CAP Theorem & NoSQL Databases
The CAPtheorem is also known as Brewer’s after computer scientist Eric Brewer. It was published as the CAP principle 1999 and was presented as a conjecture by Brewer at the Symposium on principles of Distributed computing (PODC) in 2000.
What is CAP Theorem?
CAP theorem states that it’s impossible for a distributed data store to simultaneously provide more than two out of the following three,
➊ Consistency
Every read receives the most recent data written to the data store.
➋ Availability
Every request receives a responce, but no guarantee that it contains the most recent write.
➌ Partition tolerance
The system will continue to operate despite an arbitry number of messages being delayed or dropped among the network nodes.
Systems are categorized under three categories by the CAP theorem.
CP (Consistency and partition tolerant)
Systems under this category are often misunderstood as consistency and partition tolerant but never available, but it is referring to a set of systems where availability is sacrificed only in the case of a network partition.
CA (Consistency and Availability)
Systems under this category are consistent and avalilable systems in the absence of any network partition. single node’s db servers are often considered as CA system as they do not need to deal with partition tolerance.
AP (Availability and partition tolerance)
Systems under this category are available and partition tolerant but cannot guarantee consistency.
What is NoSQL?
It is a non-relational DMS that doesn’t need a fixed schema and mainly centered on the concept of distributed database.
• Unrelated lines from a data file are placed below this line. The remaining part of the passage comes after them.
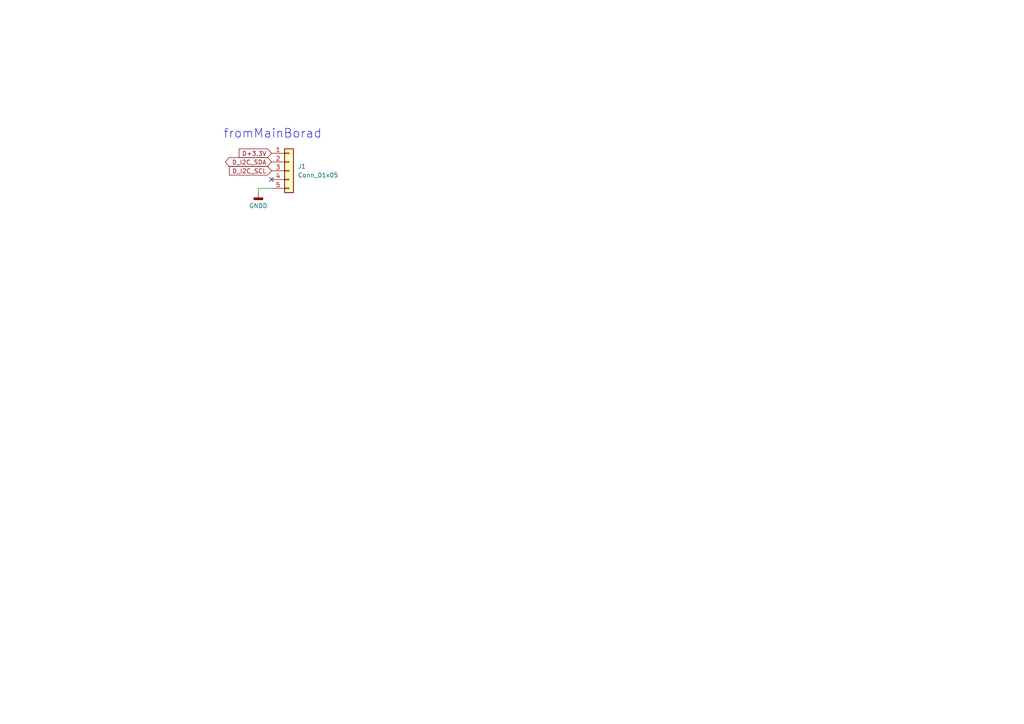
<source format=kicad_sch>
(kicad_sch
	(version 20231120)
	(generator "eeschema")
	(generator_version "8.0")
	(uuid "b626b2bf-286f-499f-9877-c16b10a26232")
	(paper "A4")
	
	(no_connect
		(at 78.74 52.07)
		(uuid "bd3d9449-b2ec-4fbf-a7fd-04f5842c3323")
	)
	(wire
		(pts
			(xy 78.74 54.61) (xy 74.93 54.61)
		)
		(stroke
			(width 0)
			(type default)
		)
		(uuid "0ea55655-9938-4464-b724-fd700827a05d")
	)
	(wire
		(pts
			(xy 74.93 54.61) (xy 74.93 55.88)
		)
		(stroke
			(width 0)
			(type default)
		)
		(uuid "2782f790-f810-44d0-a22b-20d53d887943")
	)
	(text "fromMainBorad"
		(exclude_from_sim no)
		(at 64.77 38.862 0)
		(effects
			(font
				(size 2.54 2.54)
			)
			(justify left)
		)
		(uuid "3b354015-da55-43ff-a7fa-c8f02eafabcf")
	)
	(global_label "D_I2C_SDA"
		(shape bidirectional)
		(at 78.74 46.99 180)
		(fields_autoplaced yes)
		(effects
			(font
				(size 1.27 1.27)
			)
			(justify right)
		)
		(uuid "7ef22d2b-8e42-4296-aa9d-9ba3aaf56356")
		(property "Intersheetrefs" "${INTERSHEET_REFS}"
			(at 68.6186 46.99 0)
			(effects
				(font
					(size 1.27 1.27)
				)
				(justify right)
				(hide yes)
			)
		)
	)
	(global_label "D_I2C_SCL"
		(shape input)
		(at 78.74 49.53 180)
		(fields_autoplaced yes)
		(effects
			(font
				(size 1.27 1.27)
			)
			(justify right)
		)
		(uuid "98302f65-8e9a-4550-8515-795ee799f2b3")
		(property "Intersheetrefs" "${INTERSHEET_REFS}"
			(at 68.6186 49.53 0)
			(effects
				(font
					(size 1.27 1.27)
				)
				(justify right)
				(hide yes)
			)
		)
	)
	(global_label "D+3.3V"
		(shape input)
		(at 78.74 44.45 180)
		(fields_autoplaced yes)
		(effects
			(font
				(size 1.27 1.27)
			)
			(justify right)
		)
		(uuid "efeaad07-63ec-4d52-8371-28baa4570345")
		(property "Intersheetrefs" "${INTERSHEET_REFS}"
			(at 68.8 44.45 0)
			(effects
				(font
					(size 1.27 1.27)
				)
				(justify right)
				(hide yes)
			)
		)
	)
	(symbol
		(lib_id "Connector_Generic:Conn_01x05")
		(at 83.82 49.53 0)
		(unit 1)
		(exclude_from_sim no)
		(in_bom yes)
		(on_board yes)
		(dnp no)
		(fields_autoplaced yes)
		(uuid "0e8a23fc-1a49-4441-ac4f-e8ab1fc40eed")
		(property "Reference" "J1"
			(at 86.36 48.2599 0)
			(effects
				(font
					(size 1.27 1.27)
				)
				(justify left)
			)
		)
		(property "Value" "Conn_01x05"
			(at 86.36 50.7999 0)
			(effects
				(font
					(size 1.27 1.27)
				)
				(justify left)
			)
		)
		(property "Footprint" "Connector_PinSocket_2.54mm:PinSocket_1x05_P2.54mm_Vertical"
			(at 83.82 49.53 0)
			(effects
				(font
					(size 1.27 1.27)
				)
				(hide yes)
			)
		)
		(property "Datasheet" "~"
			(at 83.82 49.53 0)
			(effects
				(font
					(size 1.27 1.27)
				)
				(hide yes)
			)
		)
		(property "Description" "Generic connector, single row, 01x05, script generated (kicad-library-utils/schlib/autogen/connector/)"
			(at 83.82 49.53 0)
			(effects
				(font
					(size 1.27 1.27)
				)
				(hide yes)
			)
		)
		(property "Sim.Library" ""
			(at 83.82 49.53 0)
			(effects
				(font
					(size 1.27 1.27)
				)
				(hide yes)
			)
		)
		(property "Sim.Name" ""
			(at 83.82 49.53 0)
			(effects
				(font
					(size 1.27 1.27)
				)
				(hide yes)
			)
		)
		(pin "1"
			(uuid "c7546402-0421-4f0f-9463-56e1485a81bd")
		)
		(pin "2"
			(uuid "d025f6a1-6df1-4ff4-b28d-27a9fe03f258")
		)
		(pin "4"
			(uuid "af5b5151-eccc-45ac-a96d-6181708e9753")
		)
		(pin "5"
			(uuid "e982ce05-282a-48ec-9d50-2190c3d3802d")
		)
		(pin "3"
			(uuid "d9a44ec9-1263-4913-a914-fb5ad0115141")
		)
		(instances
			(project "panelBoard"
				(path "/e4888aad-78d5-4afc-b382-d3fab1889a4d/1a1a0aa4-57dd-497b-b0ec-216c90fc74ae"
					(reference "J1")
					(unit 1)
				)
			)
		)
	)
	(symbol
		(lib_id "power:GNDD")
		(at 74.93 55.88 0)
		(unit 1)
		(exclude_from_sim no)
		(in_bom yes)
		(on_board yes)
		(dnp no)
		(fields_autoplaced yes)
		(uuid "4f47c448-7baa-4ecd-9d3c-90b7260c2ce0")
		(property "Reference" "#PWR03"
			(at 74.93 62.23 0)
			(effects
				(font
					(size 1.27 1.27)
				)
				(hide yes)
			)
		)
		(property "Value" "GNDD"
			(at 74.93 59.69 0)
			(effects
				(font
					(size 1.27 1.27)
				)
			)
		)
		(property "Footprint" ""
			(at 74.93 55.88 0)
			(effects
				(font
					(size 1.27 1.27)
				)
				(hide yes)
			)
		)
		(property "Datasheet" ""
			(at 74.93 55.88 0)
			(effects
				(font
					(size 1.27 1.27)
				)
				(hide yes)
			)
		)
		(property "Description" "Power symbol creates a global label with name \"GNDD\" , digital ground"
			(at 74.93 55.88 0)
			(effects
				(font
					(size 1.27 1.27)
				)
				(hide yes)
			)
		)
		(pin "1"
			(uuid "2ee4400b-57dc-4f07-ae23-c1f4fe4a0f18")
		)
		(instances
			(project "panelBoard"
				(path "/e4888aad-78d5-4afc-b382-d3fab1889a4d/1a1a0aa4-57dd-497b-b0ec-216c90fc74ae"
					(reference "#PWR03")
					(unit 1)
				)
			)
		)
	)
)

</source>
It’s commonly known that NoSQL databases are databases that store data in a format other than relational tables.
Comparing to SQL databases many find modeling relationship data in NoSQL to be easier because related data doesn’t have to be split between tables.
NoSQL data models allow related data to be nested within a single data structure.
Documented Databases
examples: MongoDB, CouchDB, OrientDB, RavenDB
Graph Databases
examples: Infinite Graph, Flock DB, InfoGrid, Neo4J
Column Based
examples: BigTable, Hypertable, HBase, Cassandra
Key-value Databases
examples: DynanoDB, Redis, Scalaris, Memcached
NoSQL Databases in CAP Theorem
CA (Consistency and Availability)
examples: MongoDB, Hbase, Redis, etc
AP (Availability and partition tolerance)
examples: CouchDB, Cassandra, DynamoDB, Riak ,etc
This is a very common diagram that shows database categorization in CAP theorem, but this distribution is not entirely correct because categorizing all RDBMS under consistency is problematic as all reads and writes go to a single node/server and also there were some other conflicts raised.
The Blockchain technology sacrifices consistency for availability and partition tolerance but managed to achieve consistency through validation among the nodes over time challenging the CAP theorem.
Also, the CAP theorem is often misunderstood as one has to abandon one of the three guarantees but the real choice is between consistency and availability only when a network partition or a failure happens, at other times no trade-off has to be made.
Conclusion
In this blog post, we have analyzed the cap theorem and how NoSQL databases are categorized under them.
I hope you found this article useful!